In fact, Robertson, Salah, Alisson and Gini Wijnaldum were the only first teamers starting for Liverpool today. Jurgen Klopp made seven changes from the midweek loss to Chelsea, bringing in Rhys Williams and Nat Phillips at centre back, Nico Williams replaced Trent Alexander Arnold at right back, Naby Keita and James Milner joined Wijnaldum in midfield, while Diogo Jota got a start up front alongside Xherdan Shaqiri and Salah.
Still, with all these fresh legs and players fighting for their Liverpool futures, the Reds showed little intent and intensity and Fulham looked comfortable in the first half, posing the greater threat, with former Evertonian Ademola Lookman causing Nico Williams all sorts of problems down the Liverpool right.
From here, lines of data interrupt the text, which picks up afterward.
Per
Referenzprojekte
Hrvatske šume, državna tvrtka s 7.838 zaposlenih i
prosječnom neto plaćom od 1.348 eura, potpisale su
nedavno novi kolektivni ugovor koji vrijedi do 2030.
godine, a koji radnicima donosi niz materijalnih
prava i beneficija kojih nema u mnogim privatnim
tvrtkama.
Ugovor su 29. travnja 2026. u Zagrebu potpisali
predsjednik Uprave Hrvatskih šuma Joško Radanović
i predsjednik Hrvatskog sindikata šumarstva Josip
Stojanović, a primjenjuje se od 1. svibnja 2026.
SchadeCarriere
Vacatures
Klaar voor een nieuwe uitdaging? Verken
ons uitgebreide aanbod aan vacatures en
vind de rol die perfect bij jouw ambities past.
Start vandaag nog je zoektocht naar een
Some huffing and puffing in the first fifteen minutes of the second half saw Jota volley spectacularly from the edge of the area after a Nico Williams pull back, only for Fulham keeper Alphonse Areloa to parry well. Reinforcements arrived when Mané came on for Wijnaldum on the 62nd minute – but the Senegalese, apart from a looping header that came off the post, didn’t make the desired impact. Alexander Arnold put in some typically dangerous-looking balls when, on the 76th minute, he came on for Nico Williams and, replacing Milner, Fabinho, playing at the tip of Liverpool’s midfield, where he should’ve been playing for the last three months had Klopp not made the catastrophic decision to deplete Liverpool’s midfield by moving him into defence to cover for injuries to Virgil van Dijk, Joe Gomez and Joel Matip, in his 18 minutes on the pitch hinted, with his controlled and penetrating passing, at what Liverpool have been missing and why their decline has been so precipitous. It must be every Liverpool fan’s hope that Klopp recognises the terrible mistake he has made with Fabinho and rectifies it for the rest of the season.
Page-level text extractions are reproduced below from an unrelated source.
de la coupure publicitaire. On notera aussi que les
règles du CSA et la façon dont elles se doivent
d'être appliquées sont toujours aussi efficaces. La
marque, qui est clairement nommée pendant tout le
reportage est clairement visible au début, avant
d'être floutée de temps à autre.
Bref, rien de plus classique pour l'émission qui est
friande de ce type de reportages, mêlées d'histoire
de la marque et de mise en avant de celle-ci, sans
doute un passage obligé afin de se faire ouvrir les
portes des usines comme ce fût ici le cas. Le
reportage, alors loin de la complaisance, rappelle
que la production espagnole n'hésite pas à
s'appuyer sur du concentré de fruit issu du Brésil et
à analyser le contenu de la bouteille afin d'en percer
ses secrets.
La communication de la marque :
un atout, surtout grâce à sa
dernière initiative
Now that top four and qualifying for the Champions League seems an unrealisable goal, the rest of Liverpool’s season rests on doing well in this year’s premier European tournament. The Reds go into the last of 16 game against RB Leipzig on Wednesday two goals up from the away leg and barring a disaster – which, given Liverpool’s run of form, cannot be ruled out – will qualify for the next round, not that anyone would bet on Liverpool progressing further, especially with the prospect of coming up against teams like Manchester City, Bayern Munich, Chelsea and PSG, who would surely show the Reds short shrift.